If you're looking to make a fairly sure bet on a horse, it's a good idea to put your money on one that has performed well in previous races. If you're a writer looking for another winning book, the principle is the same: Look to your previous successes. So it is with this one, where Mr. Mercedes meets Misery.
Well-known author John Rothstein created a wildly popular nonconformist character named Jimmy Gold who, in the final book - written years ago - "sells out" for an establishment career in advertising. This puts an already over-the-edge guy name Morris Bellamy so much "misery" that he robs and murders the elderly writer. In so doing, Morris discovers not only money in the safe, but also a pile of notebooks filled with, presumably, at least one more unpublished Gold novel. And who should end up involved in tracking down the killer but three of the characters who did the same back when the driver of a Mercedes plowed through a crowd of job-seekers at the City Center Massacre (retired police officer Bill Hodges, Holly and Jerome).
I should note that this book stands alone, but there are enough references to Mr. Mercedes that it's probably a good idea to read it first if you haven't already. I did - giving that one 5 stars - but long enough ago that I didn't even remember the names of the three "heroes" and even less about their actions in that story.
Those characters don't show up anywhere near the beginning here, though. After Morris kills Rothstein and steals the loot, he hides it in an old trunk that he buries under the roots of a tree near the house in which he grew up. Then, he ends up in jail for many years after being convicted of an entirely different crime. Meanwhile, the trunk and its contents are discovered by young Peter Saubers, who now lives with his mother, father and sister in Morris's old house. Since his parents desperately need money (his father was seriously injured when that Mercedes plowed through the crowd), Pete decides to surreptitiously mail the $20,000 or so he found to them in installments. Along the way, the young man also realizes that the old notebooks that were in the trunk may be worth far more than the cash.
Of course, what can go wrong will, and in this case, it's that Morris gets an early release after 35 years in prison - and all he can think about is getting his hands on the notebooks over which he's obsessed for all those years. In fact, they're far more important than the money; could it be that author Rothstein has made Gold see the light and return to his wild-child ways, thus, in Morris's eyes, righting an egregious wrong?
But alas, once Morris digs up the old trunk, it's empty.

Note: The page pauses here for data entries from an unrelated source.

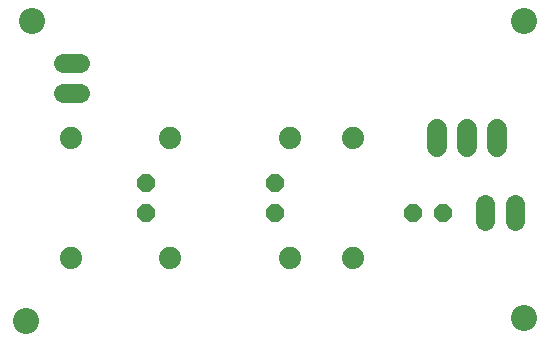
<source format=gbr>
G04 EAGLE Gerber RS-274X export*
G75*
%MOMM*%
%FSLAX34Y34*%
%LPD*%
%INSoldermask Bottom*%
%IPPOS*%
%AMOC8*
5,1,8,0,0,1.08239X$1,22.5*%
G01*
%ADD10C,2.203200*%
%ADD11C,1.625600*%
%ADD12P,1.649562X8X292.500000*%
%ADD13P,1.649562X8X202.500000*%
%ADD14C,1.879600*%
%ADD15C,1.727200*%


D10*
X25400Y276860D03*
X441960Y276860D03*
X441960Y25400D03*
X20320Y22860D03*
D11*
X434340Y107188D02*
X434340Y121412D01*
X408940Y121412D02*
X408940Y107188D01*
D12*
X121920Y139700D03*
X121920Y114300D03*
X231140Y139700D03*
X231140Y114300D03*
D13*
X373380Y114300D03*
X347980Y114300D03*
D14*
X142240Y177800D03*
X243840Y177800D03*
X297180Y76200D03*
X297180Y177800D03*
X142240Y76200D03*
X243840Y76200D03*
X58420Y76200D03*
X58420Y177800D03*
D15*
X368300Y170180D02*
X368300Y185420D01*
X393700Y185420D02*
X393700Y170180D01*
X419100Y170180D02*
X419100Y185420D01*
D11*
X65532Y241300D02*
X51308Y241300D01*
X51308Y215900D02*
X65532Y215900D01*
M02*

</source>
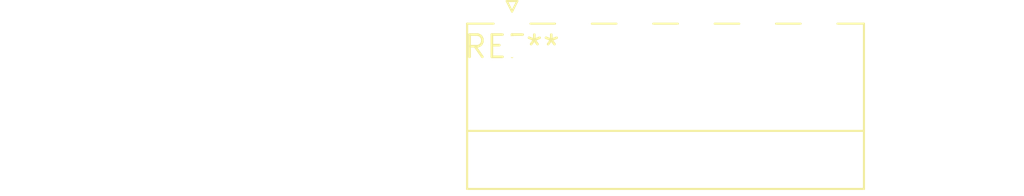
<source format=kicad_pcb>
(kicad_pcb (version 20240108) (generator pcbnew)

  (general
    (thickness 1.6)
  )

  (paper "A4")
  (layers
    (0 "F.Cu" signal)
    (31 "B.Cu" signal)
    (32 "B.Adhes" user "B.Adhesive")
    (33 "F.Adhes" user "F.Adhesive")
    (34 "B.Paste" user)
    (35 "F.Paste" user)
    (36 "B.SilkS" user "B.Silkscreen")
    (37 "F.SilkS" user "F.Silkscreen")
    (38 "B.Mask" user)
    (39 "F.Mask" user)
    (40 "Dwgs.User" user "User.Drawings")
    (41 "Cmts.User" user "User.Comments")
    (42 "Eco1.User" user "User.Eco1")
    (43 "Eco2.User" user "User.Eco2")
    (44 "Edge.Cuts" user)
    (45 "Margin" user)
    (46 "B.CrtYd" user "B.Courtyard")
    (47 "F.CrtYd" user "F.Courtyard")
    (48 "B.Fab" user)
    (49 "F.Fab" user)
    (50 "User.1" user)
    (51 "User.2" user)
    (52 "User.3" user)
    (53 "User.4" user)
    (54 "User.5" user)
    (55 "User.6" user)
    (56 "User.7" user)
    (57 "User.8" user)
    (58 "User.9" user)
  )

  (setup
    (pad_to_mask_clearance 0)
    (pcbplotparams
      (layerselection 0x00010fc_ffffffff)
      (plot_on_all_layers_selection 0x0000000_00000000)
      (disableapertmacros false)
      (usegerberextensions false)
      (usegerberattributes false)
      (usegerberadvancedattributes false)
      (creategerberjobfile false)
      (dashed_line_dash_ratio 12.000000)
      (dashed_line_gap_ratio 3.000000)
      (svgprecision 4)
      (plotframeref false)
      (viasonmask false)
      (mode 1)
      (useauxorigin false)
      (hpglpennumber 1)
      (hpglpenspeed 20)
      (hpglpendiameter 15.000000)
      (dxfpolygonmode false)
      (dxfimperialunits false)
      (dxfusepcbnewfont false)
      (psnegative false)
      (psa4output false)
      (plotreference false)
      (plotvalue false)
      (plotinvisibletext false)
      (sketchpadsonfab false)
      (subtractmaskfromsilk false)
      (outputformat 1)
      (mirror false)
      (drillshape 1)
      (scaleselection 1)
      (outputdirectory "")
    )
  )

  (net 0 "")

  (footprint "PhoenixContact_MC_1,5_6-G-3.5_1x06_P3.50mm_Horizontal" (layer "F.Cu") (at 0 0))

)

</source>
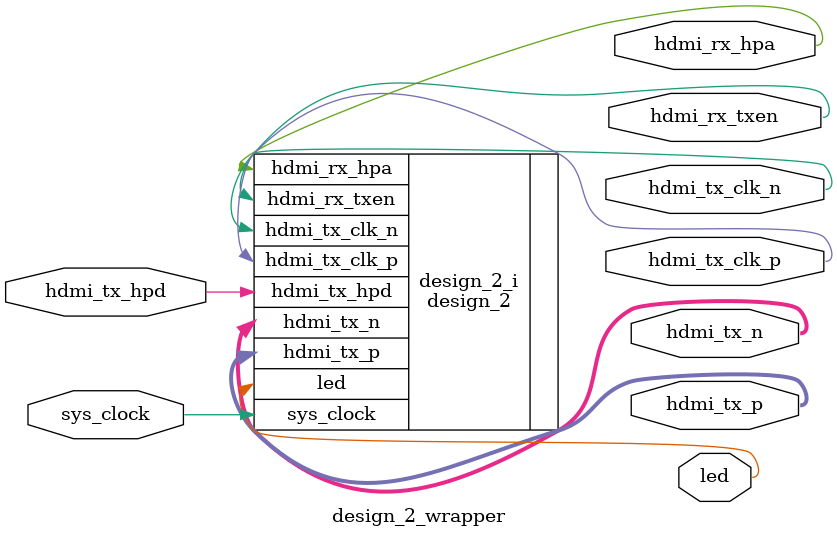
<source format=v>
`timescale 1 ps / 1 ps

module design_2_wrapper
   (hdmi_rx_hpa,
    hdmi_rx_txen,
    hdmi_tx_clk_n,
    hdmi_tx_clk_p,
    hdmi_tx_hpd,
    hdmi_tx_n,
    hdmi_tx_p,
    led,
    sys_clock);
  output hdmi_rx_hpa;
  output hdmi_rx_txen;
  output hdmi_tx_clk_n;
  output hdmi_tx_clk_p;
  input hdmi_tx_hpd;
  output [2:0]hdmi_tx_n;
  output [2:0]hdmi_tx_p;
  output led;
  input sys_clock;

  wire hdmi_rx_hpa;
  wire hdmi_rx_txen;
  wire hdmi_tx_clk_n;
  wire hdmi_tx_clk_p;
  wire hdmi_tx_hpd;
  wire [2:0]hdmi_tx_n;
  wire [2:0]hdmi_tx_p;
  wire led;
  wire sys_clock;

  design_2 design_2_i
       (.hdmi_rx_hpa(hdmi_rx_hpa),
        .hdmi_rx_txen(hdmi_rx_txen),
        .hdmi_tx_clk_n(hdmi_tx_clk_n),
        .hdmi_tx_clk_p(hdmi_tx_clk_p),
        .hdmi_tx_hpd(hdmi_tx_hpd),
        .hdmi_tx_n(hdmi_tx_n),
        .hdmi_tx_p(hdmi_tx_p),
        .led(led),
        .sys_clock(sys_clock));
endmodule

</source>
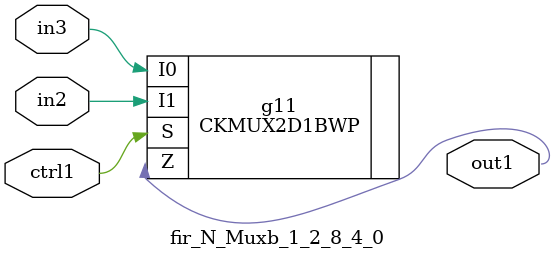
<source format=v>
`timescale 1ps / 1ps


module fir_N_Muxb_1_2_8_4_0(in3, in2, ctrl1, out1);
  input in3, in2, ctrl1;
  output out1;
  wire in3, in2, ctrl1;
  wire out1;
  CKMUX2D1BWP g11(.I0 (in3), .I1 (in2), .S (ctrl1), .Z (out1));
endmodule



</source>
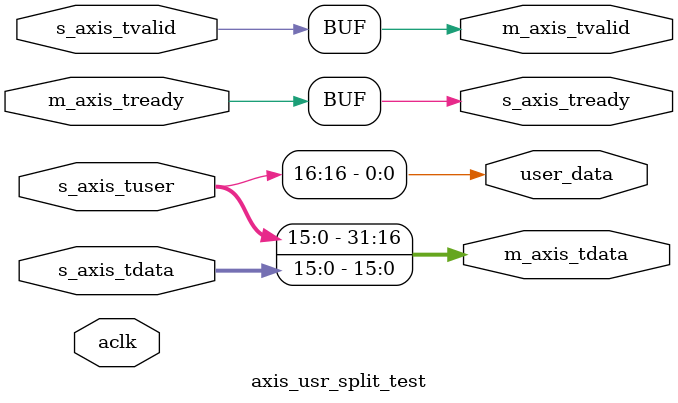
<source format=v>

`timescale 1 ns / 1 ps

module axis_usr_split_test #
(
  parameter integer AXIS_TDATA_WIDTH = 32,
  parameter integer AXIS_TUSER_WIDTH = 32
)
(
  // User signals
  output  wire [0:0] user_data,

  // System signals
  input  wire                        aclk,

  // Slave side
  output wire                        s_axis_tready,
  input  wire [AXIS_TDATA_WIDTH-1:0] s_axis_tdata,
  input  wire                        s_axis_tvalid,
  input wire [AXIS_TUSER_WIDTH-1:0]  s_axis_tuser,

  // Master side
  input  wire                        m_axis_tready,
  output wire [AXIS_TDATA_WIDTH-1:0] m_axis_tdata,
  output wire                        m_axis_tvalid

);

  assign s_axis_tready =  m_axis_tready;
  assign m_axis_tdata = {s_axis_tuser[15:0],s_axis_tdata[15:0]};
  assign m_axis_tvalid = s_axis_tvalid;
  assign user_data = s_axis_tuser[16:16];
endmodule

</source>
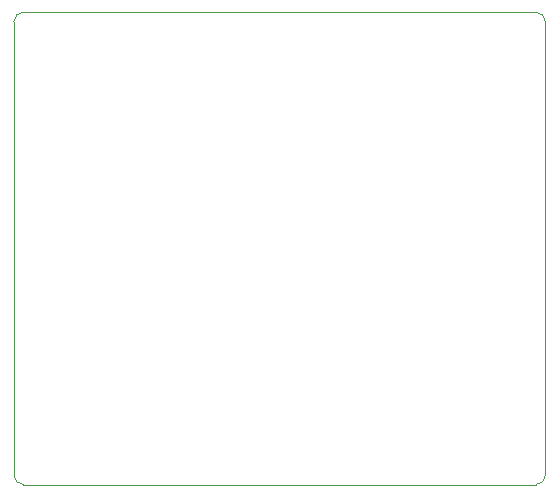
<source format=gm1>
%TF.GenerationSoftware,KiCad,Pcbnew,6.0.11-2627ca5db0~126~ubuntu20.04.1*%
%TF.CreationDate,2023-02-21T17:10:03+08:00*%
%TF.ProjectId,cityscope-can-module,63697479-7363-46f7-9065-2d63616e2d6d,v1.0*%
%TF.SameCoordinates,Original*%
%TF.FileFunction,Profile,NP*%
%FSLAX46Y46*%
G04 Gerber Fmt 4.6, Leading zero omitted, Abs format (unit mm)*
G04 Created by KiCad (PCBNEW 6.0.11-2627ca5db0~126~ubuntu20.04.1) date 2023-02-21 17:10:03*
%MOMM*%
%LPD*%
G01*
G04 APERTURE LIST*
%TA.AperFunction,Profile*%
%ADD10C,0.100000*%
%TD*%
G04 APERTURE END LIST*
D10*
X154000000Y-111200000D02*
G75*
G03*
X154800000Y-112000000I800000J0D01*
G01*
X198200000Y-112000000D02*
G75*
G03*
X199000000Y-111200000I0J800000D01*
G01*
X154000000Y-72800000D02*
X154000000Y-111200000D01*
X154800000Y-72000000D02*
G75*
G03*
X154000000Y-72800000I0J-800000D01*
G01*
X199000000Y-111200000D02*
X199000000Y-72800000D01*
X154800000Y-112000000D02*
X198200000Y-112000000D01*
X199000000Y-72800000D02*
G75*
G03*
X198200000Y-72000000I-800000J0D01*
G01*
X198200000Y-72000000D02*
X154800000Y-72000000D01*
M02*

</source>
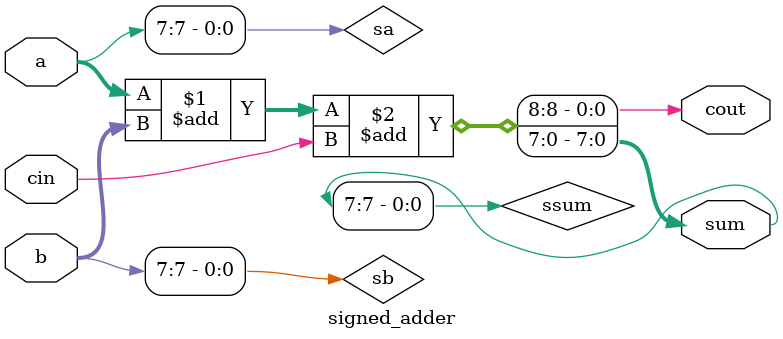
<source format=v>
module signed_adder # ( parameter SIZE=8 ) (sum,cout,a,b,cin);
/*! This is a sign_adder with an overflow output.
* The overflow is the  fifth bit of the sum and is equivalent to the carry out.  
* (Carry out and overflow are not equivalent for signed adders.)  
* In the examples in this section the addition operator is used, in the
* following sections of this set adders will be constructed from
* primitive gates. http://www.ece.lsu.edu/ee3755/2012f/l05.v.html
*/
   input [SIZE-1:0] a, b;
   output [SIZE-1:0] sum;
   //output       overflow;
   
   input cin;
   output cout;

   //assign sum = a + b;
   assign {cout,sum} = a + b + cin;

   wire   sa = a[SIZE-1];
   wire   sb = b[SIZE-1];
   wire   ssum = sum[SIZE-1];

   //assign overflow = sa != sb   ? 0 :
     //                sb == ssum ? 0 : 1;

endmodule

</source>
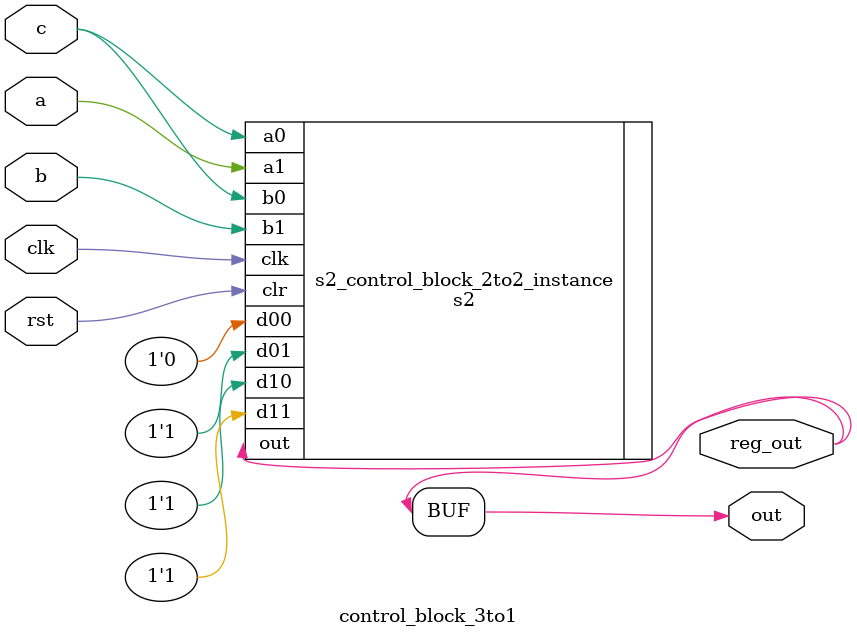
<source format=v>
module control_block_2to2 (
    input clk, rst, 
    input a, b,
    input signal_inp,
    output out, n_out,
    output reg_out
);

    s2 s2_control_block_2to2_instance(.d00(1'b0), .d01(1'bx), .d10(1'b1), .d11(1'bx), .a1(a), .b1(b), .a0(1'b0), .b0(1'b0), .clr(rst), .clk(clk), .out(reg_out));

    my_and my_and_control_block_2to2_instance(.a(signal_inp), .b(reg_out), .out(out));
    first_not_and_2bit first_not_and_control_block_2to2_instance(.a(signal_inp), .b(reg_out), .out(n_out));

    
endmodule


// module control_block_1to3 (
//     input clk, rst, 
//     input a,
//     input signal_inp1, // rzA
//     input signal_inp2,  // rzB
//     output out, n_out, nn_out, 
//     output reg_out
// );

//     s2 s2_control_block_1to3_instance(.d00(1'b0), .d01(1'bx), .d10(1'b1), .d11(1'bx), .a1(a), .b1(a), .a0(1'b0), .b0(1'b0), .clr(rst), .clk(clk), .out(reg_out));

//     my_and my_and_control_block_1to3_instance(.a(signal_inp1), .b(reg_out), .out(out));
//     first_not_and_3bit first_not_and_3bit_control_block_1to3_instance(.a(signal_inp1), .b(signal_inp2), .c(reg_out), .out(n_out));
//     first_two_not_and_3bit first_two_not_and_3bit_control_block_1to3_instance(.a(signal_inp1), .b(signal_inp2), .c(reg_out), .out(nn_out));
    
// endmodule

module control_block_1to3 (
    input clk, rst, 
    input a,
    input signal_inp1, // shDA
    input signal_inp2,  // shDB
    output n_out2, out3, n_out3 ,
    output reg_out
);

    s2 s2_control_block_1to3_instance(.d00(1'b0), .d01(1'bx), .d10(1'b1), .d11(1'bx), .a1(a), .b1(a), .a0(1'b0), .b0(1'b0), .clr(rst), .clk(clk), .out(reg_out));

    first_not_and_2bit first_not_and_2bit_control_block_2to3_instance(.a(signal_inp1), .b(reg_out), .out(n_out2));
    my_and_3bit my_and_3bit_control_block_1to3_instance(.a(signal_inp1), .b(signal_inp2), .c(reg_out), .out(out3));
    first_not_and_3bit first_not_and_3bit_control_block_1to3_instance(.a(signal_inp2), .b(signal_inp1), .c(reg_out), .out(n_out3));
    
endmodule


module control_block_2to3 (
    input clk, rst, 
    input a, b,
    input signal_inp1, // coA
    input signal_inp2,  // rzB
    output n_out2, out3, n_out3 ,
    output reg_out
);

    s2 s2_control_block_1to3_instance(.d00(1'b0), .d01(1'bx), .d10(1'b1), .d11(1'bx), .a1(a), .b1(b), .a0(1'b0), .b0(1'b0), .clr(rst), .clk(clk), .out(reg_out));

    first_not_and_2bit first_not_and_2bit_control_block_2to3_instance(.a(signal_inp1), .b(reg_out), .out(n_out2));
    my_and_3bit my_and_3bit_control_block_1to3_instance(.a(signal_inp1), .b(signal_inp2), .c(reg_out), .out(out3));
    first_not_and_3bit first_not_and_3bit_control_block_1to3_instance(.a(signal_inp2), .b(signal_inp1), .c(reg_out), .out(n_out3));
    
endmodule

module control_block_3to2(
    input clk, rst, 
    input a, b, c,
    input signal_inp,
    output out, n_out, 
    output reg_out
);

    s2 s2_control_block_2to2_instance(.d00(1'b0), .d01(1'b1), .d10(1'b1), .d11(1'b1), .a1(a), .b1(b), .a0(c), .b0(c), .clr(rst), .clk(clk), .out(reg_out));

    my_and my_and_control_block_2to2_instance(.a(signal_inp), .b(reg_out), .out(out));
    first_not_and_2bit first_not_and_control_block_2to2_instance(.a(signal_inp), .b(reg_out), .out(n_out));


endmodule


module control_block_3to1(
    input clk, rst, 
    input a, b, c,
    output out,
    output reg_out
);

    s2 s2_control_block_2to2_instance(.d00(1'b0), .d01(1'b1), .d10(1'b1), .d11(1'b1), .a1(a), .b1(b), .a0(c), .b0(c), .clr(rst), .clk(clk), .out(reg_out));
    assign out = reg_out;


endmodule
</source>
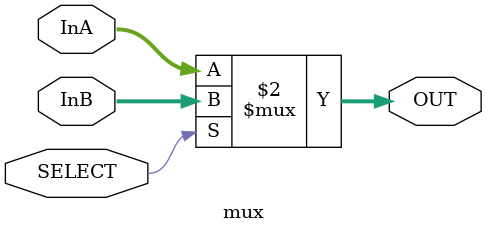
<source format=v>
`timescale  1ns/100ps
module mux(SELECT, InA, InB, OUT);

    parameter BIT_NUMBER = 8;      //set default parameter value to 8 

    input SELECT;
    input [BIT_NUMBER-1 : 0] InA; 
    input [(BIT_NUMBER-1) : 0]  InB;
    output [BIT_NUMBER-1 : 0] OUT;

    assign OUT=(SELECT==0)?InA:InB;

endmodule
</source>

From that point on, it's a race to see how it all plays out as Morris follows the trail, Pete tries to keep himself under the radar and his family safe and Hodges and his two young friends have a bumpy ride to the rescue. All the characters are well developed as are the details of how their lives intersect (sometimes in almost too much of a coincidence), but I must say I wasn't all that thrilled with the teenage Pete (nor, for that matter, his younger sister). I know they had to fend for themselves amid the trials and tribulations of their parents and are quite intelligent, but in many ways they seemed grown up far beyond their years - hence my actual rating of 4.5 stars even though I thoroughly enjoyed the book.
Finders Keepers by Stephen King (Scribner, June 2015); 448 pp.